Sélectionner une page


Liana Yaroslavsky crée des tables basses tout simplement fantastiques : ces tables sont de vrais objets d’art, sortes de vitrines avec à l’intérieur une installation faite de lustres, de pampilles, de parquet original du Château de Versailles (car, pour ceux qui ne le savaient pas, il arrive d’en trouver parfois aux puces…) ou d’autres choses encore, dans une mise en scène onirique et mystérieuse. Le résultat est vraiment étonnant et propre à transformer un salon comme seule peut le faire une œuvre d’art, le côté pratique d’une table basse en plus (avouons tout de même que les modèles où le lustre dépasse par le haut de la table sont un peu moins pratiques, mais tellement originaux)…

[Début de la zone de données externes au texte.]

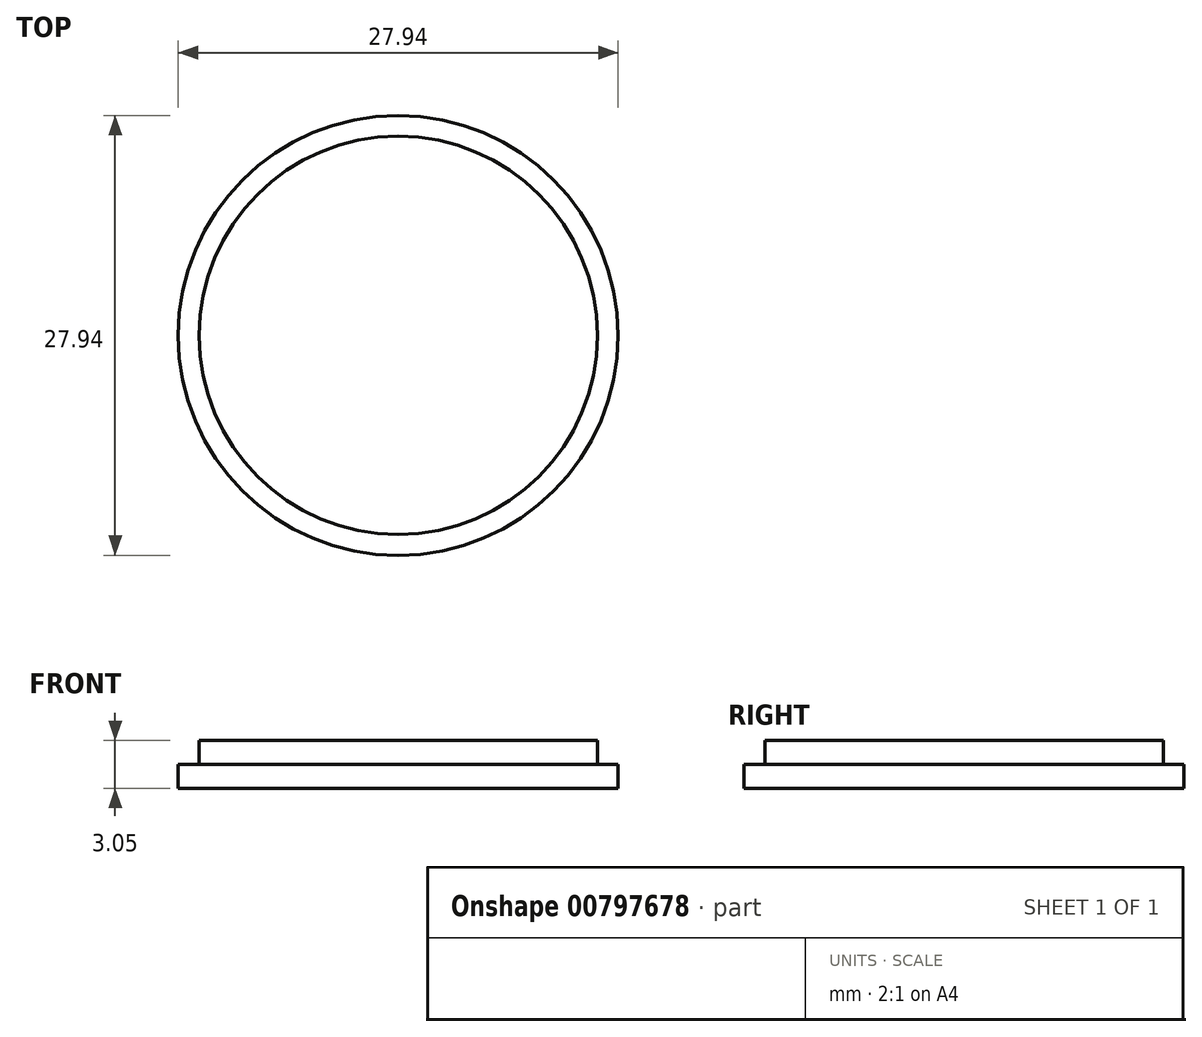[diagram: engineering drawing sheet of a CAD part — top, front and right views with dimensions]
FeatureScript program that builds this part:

Chaque pièce est unique. Les prix? Sur demande, selon l’objet : très cher, comme le veut la tendance de la pièce unique en ameublement.
Mais laissons l’artiste s’exprimer, elle parle mieux que quiconque de ses créations.
Maure de Venise
« Un miroir noir occupe le sol. Les branches, elles aussi noires, d’un lustre en cristal de Murano, d’Archimede Seguso, sont déployées sous le plateau en plexiglas, et s’étendent le long de son corps nu.
Des fleurs de cristal noir s’étendent à son chevet. Othello, fou de jalousie, rêve de tuer sa Desdemona. C’est le Maure, il est l’amour et la mort à Venise. »

Médusa
Un lustre en cristal de Murano, d’Archimede Seguso. La partie supérieure émerge du plexiglas, tel un rescapé de Médusa, l’une des trois Gorgones dont la tête, hérissée de serpents, et change
ceux qui la regardent en pierre. Elle est représentée ici par les branches translucides du lustre, entrelacées comme tant de serpents sous le plexiglas, comme autant de serpents, doublement
prisonniers, de leur cage de verre et du miroir dans lequel ils se reflètent.

Le Bal
La scène, inspirée d’Anna Karenine, de Tolstoy, nous raconte un bal, à la cour du Tsar. Les touches d’un piano oublié forment un éventail circulaire autour de deux ailes blanches en plumes
véritables, on est au « Bal des Anges ». Au fond de la table sont dispersées des partitions de sérénades pour piano du XIXème siècle, et les chandeliers, également du XIXème, sont garnis de
plumes.

Décadence
« Une tapisserie Napoléon III, avec ses arabesques et ses serpentines, recouvre le parterre. La dentelle de cristal d’un lustre suédois du XVIIIème siècle et sa couronne d’or s’élèvent au dessus
de la table, donnant l’impression d’être irrésistiblement attiré vers le bas et mystérieusement aspiré vers le haut. Il s’entrelace dans un subtile « ton sur ton » avec la tapisserie à ses pieds. L’ensemble
pétille comme un grand Champagne, une rêverie de luxe et d’opulence. »

Pluie
Inspirée de la dernière phrase du film « Blade Runner » : « J’ai vu des choses que vous ne pourriez pas imaginer, des attaques de bateaux en flamme sur l’épaule d’Orion, des faisceaux de lumière scintiller
dans la pénombre. Tous ces moments se perdront au fil du temps, comme des larmes se fondant sous la pluie. Aussi l’heure est-elle venue de mourir ». Découvert dans un marché aux puces parisien,
un parquet original du Château de Versailles, constellé de points de lumière. A la verticale, on a des milliers de cristaux de Bohème, enfilés sur 149 pendants translucides, suspendus au plateau
transparent de la table. Cristal le jour, se transformant en pluie la nuit, lorsque la table s’illumine.

Dôme
Un lustre « Corbeille » de la fin du XIXème s’inscrit sous la surface de la table, comme un dôme enchanté ou le sein de Marie-Antoinette. Le parquet original du Château de Versailles est constellé de points
de lumière. La partie haute du lustre a été démantelée, et les couronnes et pendants disposés autour du dôme de cristal.

L’esquisse
« Ma première création ». Les aquarelles du XIXème siècle proviennent de l’oeuvre d’un artisan bronzier de renom, Henri Vian. Elles représentent une myriade de lustres, et sont répandues de
façon accidentelle à l’origine de la table. Montrant le chemin la représentation d’un objet à l’objet lui même, Liana a choisi de les parsemer autour d’un véritable lustre en cristal de Murano, de chez
Nuova Vernier, dont les branches, dotées de fleurs de cristal, sont dispersées comme celles d’une étoile échouée.